From Eton + the pseudo-French suffix -icè.

Proper noun

Etonicè

  1. (England, humorous, dated) The characteristic speech or slang of Eton College.
    • 1821 May 23, Samuel Rashleigh, “The Rashleigh Letter-Bag: VI. Mr Samuel Rashleigh to the Rev. Marmaduke Bradshaw”, in The Etonian, volume II, Windsor, Berkshire: Knight and Dredge, London: John Warren, published 1821, →OCLC, page 301, column 2:
      To do this in proper style, is, I assure you, reckoned a most difficult thing among the most expert performers; utterly unattainable, I am sure, by any of the rustics (Etonicè Clods) whom one sees playing at home.

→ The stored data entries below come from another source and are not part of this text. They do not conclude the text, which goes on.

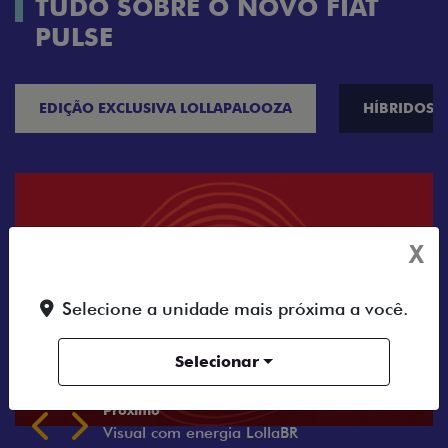
TUDO SOBRE O NOVO FIAT
PULSE
EDIÇÃO EXCLUSIVA LOLLAPALOOZA
HÍBRIDOS
X
Selecione a unidade mais próxima a você.
Selecionar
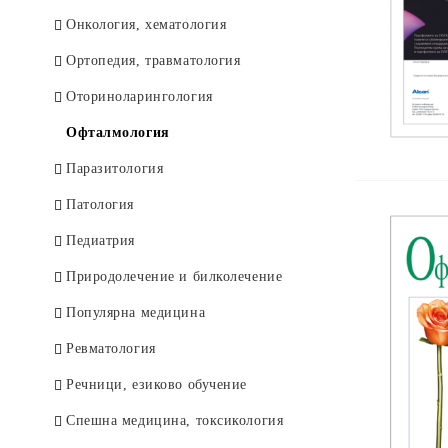
Онкология, хематология
Ортопедия, травматология
Оториноларингология
Офталмология
Паразитология
Патология
Педиатрия
Природолечение и билколечение
Популярна медицина
Ревматология
Речници, езиково обучение
Спешна медицина, токсикология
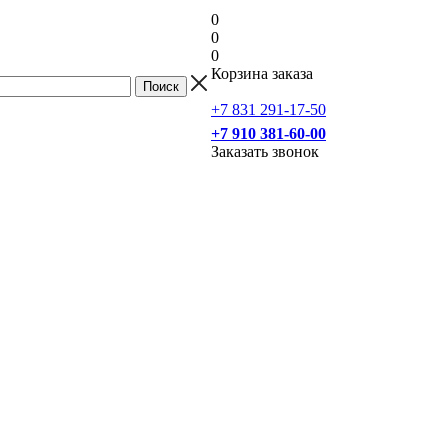
0
0
0
Корзина заказа
+7 831 291-17-50
+7 910 381-60-00
Заказать звонок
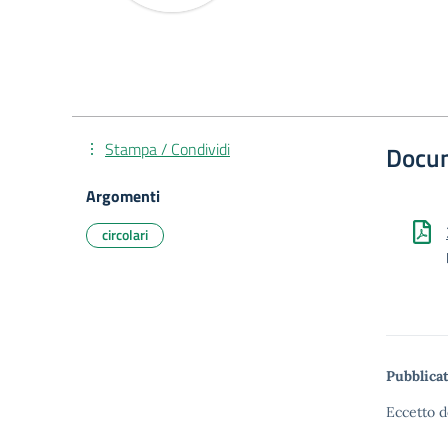
Stampa / Condividi
Docu
Argomenti
circolari
Pubblicat
Eccetto d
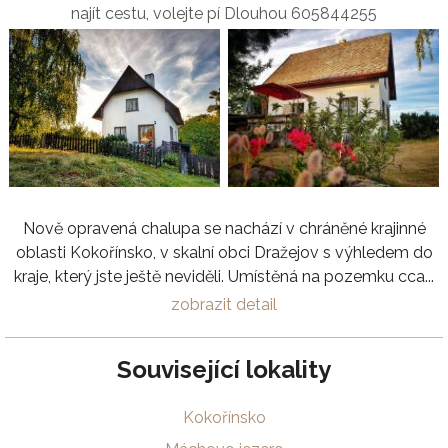
najít cestu, volejte pí Dlouhou 605844255
Nově opravená chalupa se nachází v chráněné krajinné
oblasti Kokořínsko, v skalní obci Dražejov s výhledem do
kraje, který jste ještě neviděli. Umístěná na pozemku cca...
zobrazit detail
Související lokality
Kokořínsko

    • 1838 October, Alexander Lindsay, “Lord Lindsay's Letters on Egypt and the Holy Land”, in Tait's Edinburgh Magazine, Edinburgh: W. Tait, →OCLC, page 659, column 2:
      The crew consists of ten men, besides there is or captain; they are active, willing, good-humoured fellows, and have harmonious voices, a great lounge (to speak Etonicé), as the Arab boatmen are a noisy set, constantly singing to their work, and always in chorus; one of them leads, and the rest join in, generally line by line, alternately, neither uttering more than five or six words at a time.
    • 1861 September 7, “Tale of the Tub”, in The Living Age, volume XIV (third series), number 901, Boston, M.A.: Littell, Son, & Co., →OCLC, page 613, column 1:
      We remember in ancient times, when William IV. was king, on a magnificent sheet of brownish water, gracefully named Duck Puddle, a select little coterie of waterfunks (the title sufficiently explains itself—Etonicè frousts) would be unjustifiably but carefully placed on two old punts, or on a punt and an unhinged door, massive as that of Gaza, and on those treacherous rafts committed like Danae to the mercy of the waves.

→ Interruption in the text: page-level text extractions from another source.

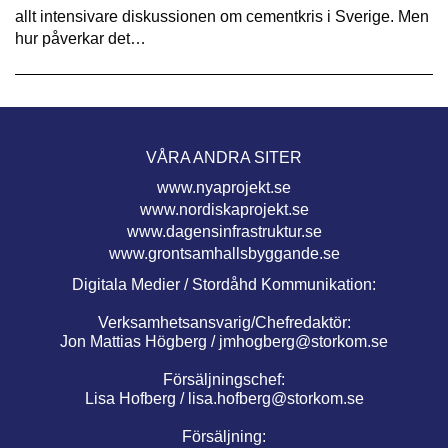
allt intensivare diskussionen om cementkris i Sverige. Men
hur påverkar det…
VÅRA ANDRA SITER
www.nyaprojekt.se
www.nordiskaprojekt.se
www.dagensinfrastruktur.se
www.grontsamhallsbyggande.se
Digitala Medier / Stordåhd Kommunikation:
Verksamhetsansvarig/Chefredaktör:
Jon Mattias Högberg /
jmhogberg@storkom.se
Försäljningschef:
Lisa Hofberg /
lisa.hofberg@storkom.se
Försäljning:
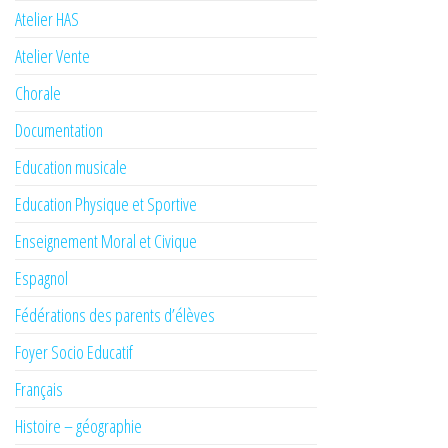
Atelier HAS
Atelier Vente
Chorale
Documentation
Education musicale
Education Physique et Sportive
Enseignement Moral et Civique
Espagnol
Fédérations des parents d’élèves
Foyer Socio Educatif
Français
Histoire – géographie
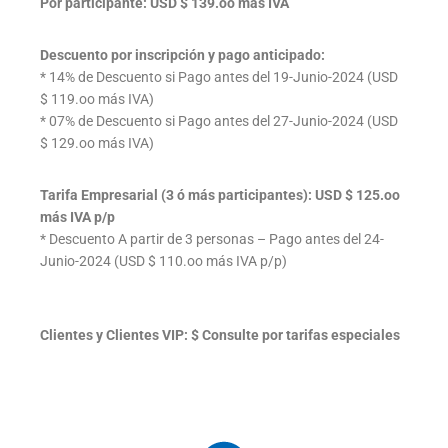
Por participante: USD $ 139.oo más IVA
Descuento por inscripción y pago anticipado:
* 14% de Descuento si Pago antes del 19-Junio-2024 (USD
$ 119.oo más IVA)
* 07% de Descuento si Pago antes del 27-Junio-2024 (USD
$ 129.oo más IVA)
Tarifa Empresarial (3 ó más participantes): USD $ 125.oo
más IVA p/p
* Descuento A partir de 3 personas – Pago antes del 24-
Junio-2024 (USD $ 110.oo más IVA p/p)
Clientes y Clientes VIP: $ Consulte por tarifas especiales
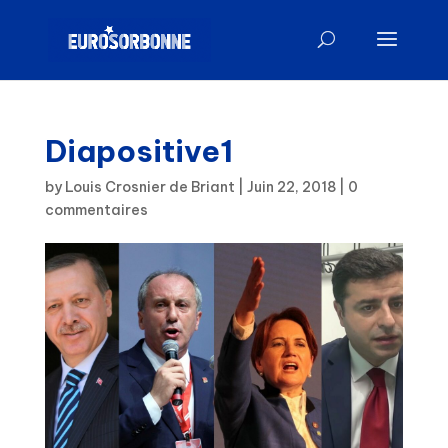
Diapositive1
by
Louis Crosnier de Briant
|
Juin 22, 2018
|
0
commentaires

    • 1863, Charles Phillips, chapter IX, in The Cream of a Life, volume I, London: Richard Bentley, page 135:
      The Comte de Ségur, in his amusing 'Mémoires et Souvenirs,' observes, à propos of his first interview with Frederick the Great of Prussia, that anyone with a due allowance of 'élevation dans l'âme' (Hibericè, 'asy assurance') can undergo the ceremony of introduction to a crowned head with proper dignity and composure; but that a certain degree of 'émotion'—(Etonicè, 'funk')—is inevitable on being first brought face to face with a really Great Man.
    • 1869, Philip Lybbe Powys Lybbe, The Lay of the Sheriff, London: Chiswick Press, page 14:
      I've funk'd and stew'd1 to think what earthly power / [] 1Etonice for being frightened, or alarmed at, as may be illustrated by the following imaginary talk between two lower boys:—"I say, old fellow, who funks a flogging?" "Not I, my boy! but I am in a precious stew about that licking Box Major promised me!"